AUTHOR=Ma Kuo-Jian , Ye Yong-Lian , Li Yu-Kang , Fu Ge-Yi , Wu Yue-Hong , Sun Cong , Xu Xue-Wei 

TITLE=Polysaccharide metabolic pattern of Cytophagales and Flavobacteriales: a comprehensive genomics approach

JOURNAL=Frontiers in Marine Science

VOLUME=Volume 12 - 2025

YEAR=2025

URL=https://www.frontiersin.org/journals/marine-science/articles/10.3389/fmars.2025.1551618

DOI=10.3389/fmars.2025.1551618

ISSN=2296-7745

ABSTRACT=The complete metabolism of carbohydrates, as the most abundant and structurally diverse organic matter on earth, requires the involvement of different carbohydrate-active enzymes (CAZymes). Flavobacteriales and Cytophagales are two groups whose members specialize in polysaccharide metabolism, but research on their polysaccharide metabolic patterns based on the overall CAZymes is scarce. In this study, we analyzed 702 filtered genomes of Flavobacteriales and Cytophagales and obtained 100,445 CAZymes. According to their taxonomic status and living environment, we explored the impact of taxonomic status, isolation source, and environmental condition on their potential polysaccharide metabolic patterns.

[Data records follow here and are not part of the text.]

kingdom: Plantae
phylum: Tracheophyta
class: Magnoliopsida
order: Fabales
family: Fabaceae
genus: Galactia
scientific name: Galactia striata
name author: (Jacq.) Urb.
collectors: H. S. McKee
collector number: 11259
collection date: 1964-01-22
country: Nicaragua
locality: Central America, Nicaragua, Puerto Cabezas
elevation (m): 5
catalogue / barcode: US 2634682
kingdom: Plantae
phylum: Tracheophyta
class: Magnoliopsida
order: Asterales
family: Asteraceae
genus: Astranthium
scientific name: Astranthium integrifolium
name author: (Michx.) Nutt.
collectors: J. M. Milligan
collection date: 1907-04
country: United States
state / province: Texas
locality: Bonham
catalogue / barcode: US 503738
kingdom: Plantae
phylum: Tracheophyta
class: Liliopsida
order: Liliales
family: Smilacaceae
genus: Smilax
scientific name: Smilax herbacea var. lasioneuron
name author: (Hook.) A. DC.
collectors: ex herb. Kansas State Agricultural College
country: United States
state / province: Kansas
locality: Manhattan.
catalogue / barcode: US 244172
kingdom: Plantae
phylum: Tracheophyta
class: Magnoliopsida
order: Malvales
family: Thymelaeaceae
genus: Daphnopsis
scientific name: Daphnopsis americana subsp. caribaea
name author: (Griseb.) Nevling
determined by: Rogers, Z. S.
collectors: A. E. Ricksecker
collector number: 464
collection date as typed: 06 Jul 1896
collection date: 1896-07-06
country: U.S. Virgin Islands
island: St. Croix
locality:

The results indicated significant differences in the CAZyme composition among different taxonomic statuses or environments. Compared with the Flavobacteriales genomes, the genomes of Cytophagales possess more abundant and diverse CAZymes, but have fewer unique CAZyme families. Genomes from different families vary greatly in terms of CAZyme family diversity and composition, but relatively small divergences were found from families in the same order. Furthermore, our findings indicated that genomes from the marine and tidal flat environments share more similarities in CAZyme family composition and diversity compared with the terrestrial genomes. Extreme environments greatly constrain the types of CAZyme families present, and certain CAZyme families are significantly lower than those in normal environments. Although significant differences were found among genomes from both different taxonomic statuses and environments, the dimensionality reduction and the clustering analysis based on CAZyme composition indicated that evolutionary status is the main factor influencing the polysaccharide metabolic patterns of these strains. The correlations among CAZyme families indicated that the majority of these families are synergistically involved in polysaccharide metabolism. This study provides a comprehensive profile of the CAZymes in Flavobacteriales and Cytophagales, highlighting the role of evolutionary status in shaping the polysaccharide metabolic patterns and the prevalence of synergism among CAZyme families. These findings have implications for understanding microbial carbohydrate metabolism in different environments.